**What the task requires:** Copy exactly the lines of the data below that run from the line holding "153: (220, 58)" through the line holding "175: (349, 17)", both ends included.

[Records from a data collection]
Start of Block

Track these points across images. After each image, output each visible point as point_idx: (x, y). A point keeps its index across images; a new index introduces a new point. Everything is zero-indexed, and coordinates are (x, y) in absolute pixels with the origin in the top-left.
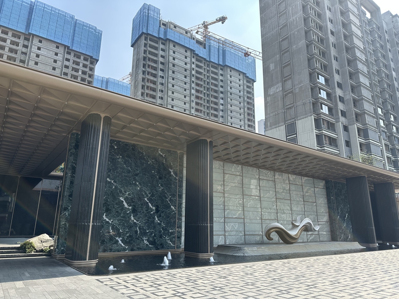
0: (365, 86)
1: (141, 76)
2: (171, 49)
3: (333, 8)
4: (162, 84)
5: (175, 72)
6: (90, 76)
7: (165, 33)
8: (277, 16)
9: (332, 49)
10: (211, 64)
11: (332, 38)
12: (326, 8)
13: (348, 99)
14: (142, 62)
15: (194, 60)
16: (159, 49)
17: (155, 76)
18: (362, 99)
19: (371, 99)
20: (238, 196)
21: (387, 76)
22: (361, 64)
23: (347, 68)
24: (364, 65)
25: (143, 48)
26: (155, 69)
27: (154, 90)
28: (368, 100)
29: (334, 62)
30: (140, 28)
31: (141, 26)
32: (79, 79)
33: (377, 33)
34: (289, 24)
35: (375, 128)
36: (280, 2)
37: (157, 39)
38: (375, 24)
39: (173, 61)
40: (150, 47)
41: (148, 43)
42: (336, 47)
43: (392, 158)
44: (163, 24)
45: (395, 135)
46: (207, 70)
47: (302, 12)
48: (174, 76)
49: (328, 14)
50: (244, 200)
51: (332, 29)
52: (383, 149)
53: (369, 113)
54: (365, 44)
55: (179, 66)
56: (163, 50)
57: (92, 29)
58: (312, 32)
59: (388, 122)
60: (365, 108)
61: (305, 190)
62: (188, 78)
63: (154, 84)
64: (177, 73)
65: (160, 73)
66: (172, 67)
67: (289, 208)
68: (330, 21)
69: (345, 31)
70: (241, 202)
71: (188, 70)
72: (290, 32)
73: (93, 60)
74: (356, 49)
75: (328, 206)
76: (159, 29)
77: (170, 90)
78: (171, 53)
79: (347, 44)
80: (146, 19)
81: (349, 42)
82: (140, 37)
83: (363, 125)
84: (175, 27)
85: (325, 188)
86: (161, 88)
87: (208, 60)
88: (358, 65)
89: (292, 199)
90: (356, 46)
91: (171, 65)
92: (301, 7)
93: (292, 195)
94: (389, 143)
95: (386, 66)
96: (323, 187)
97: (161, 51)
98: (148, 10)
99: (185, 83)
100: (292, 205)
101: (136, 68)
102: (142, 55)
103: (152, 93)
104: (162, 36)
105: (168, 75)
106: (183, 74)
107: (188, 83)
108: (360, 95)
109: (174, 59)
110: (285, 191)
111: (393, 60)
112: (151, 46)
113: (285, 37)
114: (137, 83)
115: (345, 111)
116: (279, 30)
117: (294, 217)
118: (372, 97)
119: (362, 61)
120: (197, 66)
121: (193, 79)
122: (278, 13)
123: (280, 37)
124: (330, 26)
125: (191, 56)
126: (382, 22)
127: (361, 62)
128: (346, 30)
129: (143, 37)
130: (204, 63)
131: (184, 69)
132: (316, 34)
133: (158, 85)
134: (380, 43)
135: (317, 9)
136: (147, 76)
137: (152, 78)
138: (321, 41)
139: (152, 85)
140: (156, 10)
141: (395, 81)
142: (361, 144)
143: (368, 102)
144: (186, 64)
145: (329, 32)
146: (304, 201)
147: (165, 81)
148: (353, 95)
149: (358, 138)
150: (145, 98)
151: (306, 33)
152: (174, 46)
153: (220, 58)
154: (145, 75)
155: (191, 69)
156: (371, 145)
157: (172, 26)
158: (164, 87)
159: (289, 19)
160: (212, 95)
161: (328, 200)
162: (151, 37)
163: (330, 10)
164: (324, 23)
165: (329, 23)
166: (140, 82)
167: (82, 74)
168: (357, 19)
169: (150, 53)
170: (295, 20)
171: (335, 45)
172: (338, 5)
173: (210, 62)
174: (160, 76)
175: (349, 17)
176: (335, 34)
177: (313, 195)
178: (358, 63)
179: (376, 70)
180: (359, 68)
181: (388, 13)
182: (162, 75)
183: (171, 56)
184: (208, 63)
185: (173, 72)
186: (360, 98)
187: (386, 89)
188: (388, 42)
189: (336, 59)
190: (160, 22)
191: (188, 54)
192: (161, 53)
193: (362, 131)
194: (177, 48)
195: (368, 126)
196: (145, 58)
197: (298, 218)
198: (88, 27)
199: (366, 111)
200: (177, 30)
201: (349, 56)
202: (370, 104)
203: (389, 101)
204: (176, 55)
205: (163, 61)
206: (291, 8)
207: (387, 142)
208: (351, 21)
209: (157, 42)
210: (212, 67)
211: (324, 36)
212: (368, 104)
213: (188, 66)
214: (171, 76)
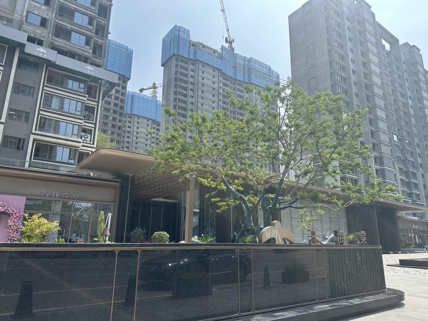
0: (382, 119)
1: (173, 96)
2: (200, 70)
3: (355, 49)
4: (192, 103)
5: (204, 92)
6: (123, 94)
7: (195, 53)
8: (306, 56)
9: (354, 86)
10: (237, 81)
11: (354, 77)
12: (349, 50)
13: (366, 131)
14: (173, 83)
15: (221, 79)
16: (189, 69)
17: (185, 96)
18: (379, 131)
19: (387, 130)
20: (288, 219)
21: (404, 104)
22: (379, 99)
23: (366, 104)
24: (381, 100)
25: (174, 69)
26: (185, 89)
27: (185, 109)
28: (384, 131)
29: (355, 98)
30: (171, 49)
31: (172, 47)
32: (113, 98)
33: (395, 64)
34: (317, 65)
35: (390, 155)
36: (309, 44)
37: (187, 61)
38: (394, 55)
39: (202, 81)
40: (180, 68)
41: (179, 64)
42: (357, 85)
43: (406, 180)
44: (193, 45)
45: (409, 158)
46: (233, 88)
47: (328, 56)
48: (203, 95)
49: (351, 55)
50: (292, 221)
51: (354, 68)
52: (396, 173)
53: (384, 143)
54: (383, 79)
55: (208, 85)
56: (192, 70)
57: (124, 48)
58: (336, 73)
59: (403, 147)
60: (381, 139)
61: (331, 214)
62: (216, 97)
63: (184, 103)
64: (206, 92)
65: (190, 93)
66: (201, 87)
67: (320, 227)
68: (352, 62)
69: (365, 70)
70: (290, 223)
71: (216, 89)
72: (317, 73)
73: (125, 79)
74: (374, 86)
75: (347, 224)
76: (189, 50)
77: (199, 109)
78: (201, 73)
79: (366, 81)
80: (177, 41)
81: (369, 79)
82: (171, 58)
83: (379, 153)
84: (204, 47)
85: (345, 211)
86: (192, 107)
87: (234, 78)
88: (376, 100)
89: (322, 220)
90: (374, 83)
91: (200, 85)
92: (327, 52)
93: (322, 217)
94: (403, 167)
95: (403, 95)
96: (344, 211)
97: (191, 72)
98: (179, 31)
99: (213, 102)
100: (323, 224)
101: (167, 88)
102: (173, 76)
103: (182, 112)
104: (192, 57)
105: (197, 95)
106: (211, 93)
107: (216, 101)
108: (377, 127)
109: (203, 79)
110: (318, 215)
111: (410, 89)
112: (182, 67)
113: (313, 76)
114: (169, 103)
115: (364, 141)
116: (308, 69)
117: (323, 233)
118: (388, 127)
119: (380, 96)
120: (224, 84)
121: (221, 97)
122: (307, 54)
123: (308, 75)
124: (352, 66)
125: (219, 75)
126: (400, 53)
127: (378, 97)
128: (366, 68)
129: (174, 59)
130: (231, 81)
131: (212, 88)
132: (340, 75)
133: (188, 105)
134: (398, 74)
135: (341, 52)
136: (178, 96)
137: (183, 98)
138: (344, 80)
139: (183, 105)
140: (186, 31)
141: (410, 109)
142: (377, 170)
143: (384, 133)
144: (214, 83)
145: (351, 72)
146: (330, 221)
147: (195, 100)
148: (371, 128)
149: (375, 165)
150: (177, 118)
151: (331, 74)
152: (203, 66)
153: (245, 76)
154: (176, 95)
155: (218, 88)
156: (385, 171)
157: (201, 47)
158: (194, 106)
159: (316, 61)
160: (238, 112)
161: (347, 220)
162: (182, 58)
163: (352, 51)
164: (347, 64)
165: (351, 63)
166: (172, 102)
167: (115, 92)
168: (376, 57)
169: (181, 74)
170: (322, 62)
171: (356, 83)
172: (359, 46)
173: (236, 80)
174: (190, 95)
175: (369, 57)
176: (356, 73)
177: (337, 217)
178: (376, 99)
179: (393, 100)
180: (376, 103)
181: (407, 44)
182: (192, 95)
183: (200, 76)
184: (234, 81)
185: (202, 92)
186: (377, 130)
187: (402, 117)
188: (405, 72)
189: (357, 95)
190: (190, 43)
191: (216, 73)
192: (191, 73)
193: (378, 158)
194: (206, 69)
195: (383, 154)
196: (176, 79)
197: (328, 233)
198: (120, 46)
199: (382, 142)
200: (205, 50)
201: (368, 93)
202: (386, 135)
203: (404, 128)
204: (205, 75)
205: (192, 81)
206: (318, 51)
207: (401, 166)
208: (371, 60)
209: (187, 63)
210: (238, 84)
211: (346, 75)
212: (384, 134)
213: (216, 86)
214: (200, 96)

End of Block

**Expected output:**
153: (220, 58)
154: (145, 75)
155: (191, 69)
156: (371, 145)
157: (172, 26)
158: (164, 87)
159: (289, 19)
160: (212, 95)
161: (328, 200)
162: (151, 37)
163: (330, 10)
164: (324, 23)
165: (329, 23)
166: (140, 82)
167: (82, 74)
168: (357, 19)
169: (150, 53)
170: (295, 20)
171: (335, 45)
172: (338, 5)
173: (210, 62)
174: (160, 76)
175: (349, 17)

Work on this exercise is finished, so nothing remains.